A guest post from Cllr Lucy Ivimy
The old, and still current in many cases, model of the A&E department at your nearest hospital was that it would be staffed at night and the weekend by someone called an A&E consultant who was basically a general surgeon with some specialist emergency training.
He could deal effectively with the great majority of people and injuries turning up at A&E. But if you turned up at the weekend with a stroke, a serious heart attack, a smashed skull, or been run over by a bus he would do his best to patch you up until Monday morning for the serious specialists to do their job. People died.
People who would have been saved if they had had specialist surgery immediately, died. It is called the weekend effect.
The NHS started some years ago setting up specialist units to counter the worst of the weekend death toll. The major trauma centre at St Mary’s Paddington is one of a small number in London staffed by specialists round the clock. The ambulance knows to take you there if you have a smashed skull and the brain surgeon will deal with it immediately. This has saved many many lives.
The brilliant Charing Cross stroke unit will start specialist remedial treatment immediately so your chances of walking out rather than being pushed out, crippled, in a wheelchair, are hugely higher.
Survival rates for heart attacks have gone up by 40% since ambulances take you straight to the specialist heart unit at Hammersmith Hospital.

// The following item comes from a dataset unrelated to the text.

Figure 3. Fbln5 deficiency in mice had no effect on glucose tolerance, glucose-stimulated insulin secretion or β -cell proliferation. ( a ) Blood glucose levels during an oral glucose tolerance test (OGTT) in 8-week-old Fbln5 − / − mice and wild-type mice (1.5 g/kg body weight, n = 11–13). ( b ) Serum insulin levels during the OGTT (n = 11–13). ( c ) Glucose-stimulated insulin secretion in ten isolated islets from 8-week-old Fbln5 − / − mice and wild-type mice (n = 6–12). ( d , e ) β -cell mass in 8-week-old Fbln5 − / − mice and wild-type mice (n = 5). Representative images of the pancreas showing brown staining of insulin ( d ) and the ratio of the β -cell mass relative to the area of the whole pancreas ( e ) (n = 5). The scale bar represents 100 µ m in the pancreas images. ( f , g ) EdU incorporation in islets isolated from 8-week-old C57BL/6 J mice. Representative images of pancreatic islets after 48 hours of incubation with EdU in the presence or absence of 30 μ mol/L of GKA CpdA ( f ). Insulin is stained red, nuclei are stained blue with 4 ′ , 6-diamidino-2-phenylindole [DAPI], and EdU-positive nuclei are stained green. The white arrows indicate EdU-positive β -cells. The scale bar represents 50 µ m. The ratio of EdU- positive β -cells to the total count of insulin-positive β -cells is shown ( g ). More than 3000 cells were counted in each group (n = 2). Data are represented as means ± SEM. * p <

The NHS ‘Shaping a Healthier Future’ proposals were designed to take this one step further, so that all life threatening conditions would be automatically taken to a major specialist emergency centre with the full range of specialist consultants on duty twenty four hours a day seven days a week. For minor emergencies, which is about 80% of all the people who currently turn up at A&Es, the nearest hospital would still deal with it.
But the NHS made three serious mistakes:
- First, they failed to explain clearly what they were doing and why
- Second, they refused to allow anything except these new ‘super’ A&Es to call themselves that, so everything thought that they were withdrawing all accident and emergency services from many hospitals – and even now they still can’t decide how to define an A&E
- And, catastrophically, they decided that on the back of the A&E changes they would close virtually the whole of Charing Cross.

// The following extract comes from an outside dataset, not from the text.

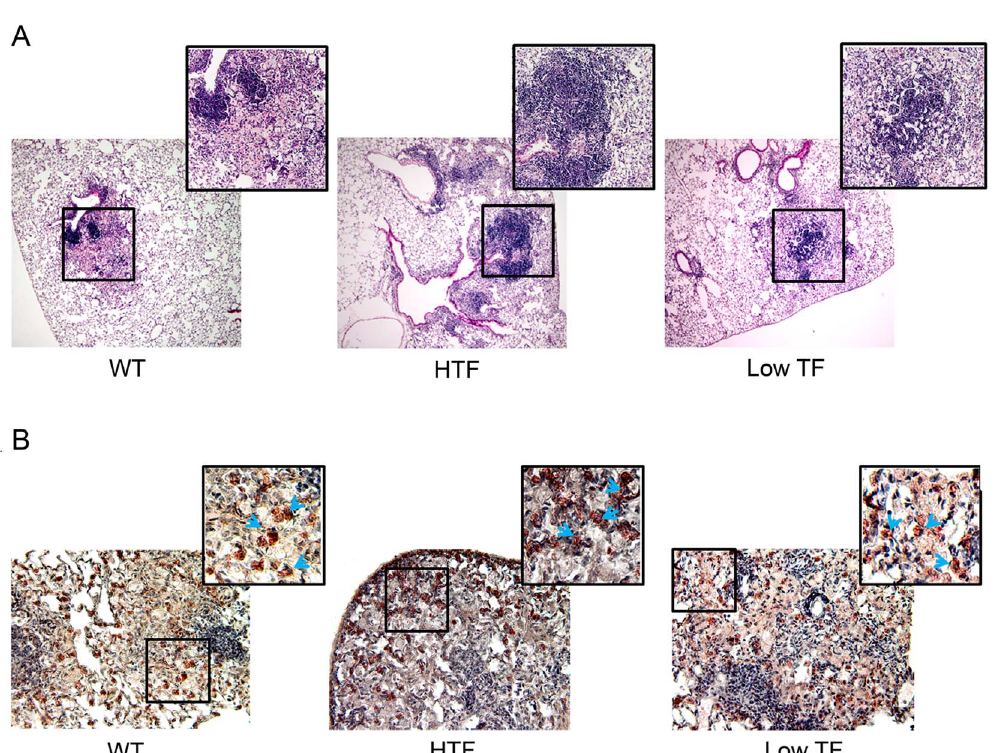
Figure 3. TF deficiency has limited impact on M.tb -induced lung inflammation and histopathology. Eight-week post infection, lungs were removed, fixed in Excell plus fixative, sectioned, and stained with H&E or immunostained for macrophages. ( A ) Representative H&E images of wild-type (WT), HTF and low TF mice lungs showing granulomatous lesions (magnification, 4 6 ; inset, 10 6 ). ( B ) Granuloma tissue sections were immunostained with macrophage marker F4/80 antibody (magnification, 20 6 ; inset, digitally zoomed). Images are representative of 3–5 mice per group. Blue arrow heads point macrophages stained (red color) with F4/80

Clearly, we could not agree to that.
But as an administration, during the course of the intense scrutiny of the consultation period, we realised that we were going to lose the argument with the NHS to make Charing Cross the major A&E – despite its better geographic location than Chelsea & Westminster, which was the alternative.

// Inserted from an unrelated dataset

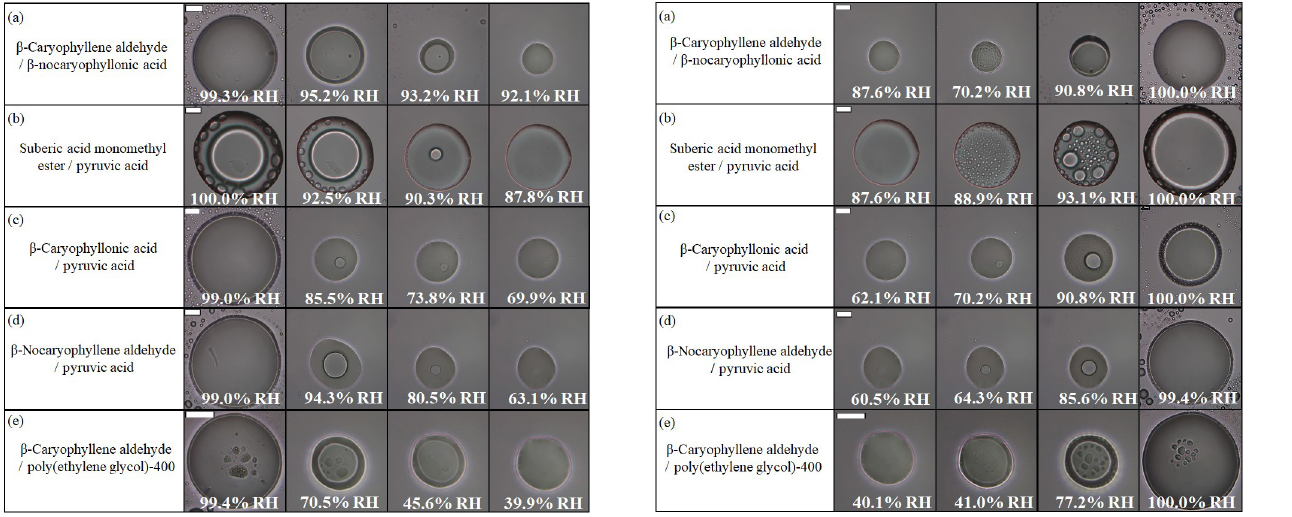
Figure 4. Optical images of two-component particles for de- creasing RH: (a) β -caryophyllene aldehyde– β -nocaryophyllonic acid, (b) suberic acid monomethyl ester–pyruvic acid, (c) β - caryophyllonic acid–pyruvic acid, (d) β -nocaryophyllene aldehyde–pyruvic acid, and (e) β -caryophyllene aldehyde– polyethylene glycol-400. The last columns indicate the lower RH boundary for LLPS (LLPS lower ) with decreasing RH. The scale bar is 20µm.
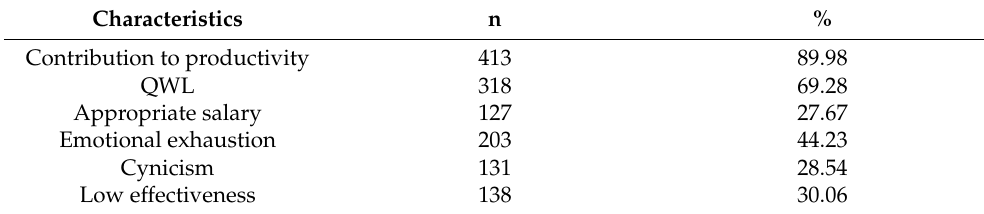
Table 2. Sample characteristics (n =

So we set about trying to save everything else at Charing Cross that would otherwise have been closed. All the specialist clinics where so many people go for superb treatment. I believe that we succeeded as well as was possible at that stage, and extracted from the NHS a further proposal – call it the Enhanced Option – which they unveiled to the Joint NorthWest London Scrutiny Committee in Febuary 2013:
- We saved the full range of diagnostic facilities, including MRI scanners, computer imaging, endoscopy, ECG and ultrasound.
- We saved the cancer clinic, with cancer diagnostics, chemotherapy and radiotherapy treatment.
- We saved the Maggie’s Centre.
- We saved the West London Sexual Health clinic – which does fantastic work with FGM victims
- We saved the Mental Health Clinic.
- We saved the Imperial College teaching facilities.
The essence of all this was formally agreed at the February 2013 meeting of the JCPCT (Joint Committee of Primary Care Trusts) which was the formal commissioning body, where this enhanced option together with the original basic option was formally agreed as a single package.
However the latest proposals seem to represent a step backwards. I am personally very disappointed. I acknowledge these latest plans are still hugely better than the total closure we were originally faced with. But they do appear to represent a retreat from what was agreed last year. We need urgent assurances as to their implications.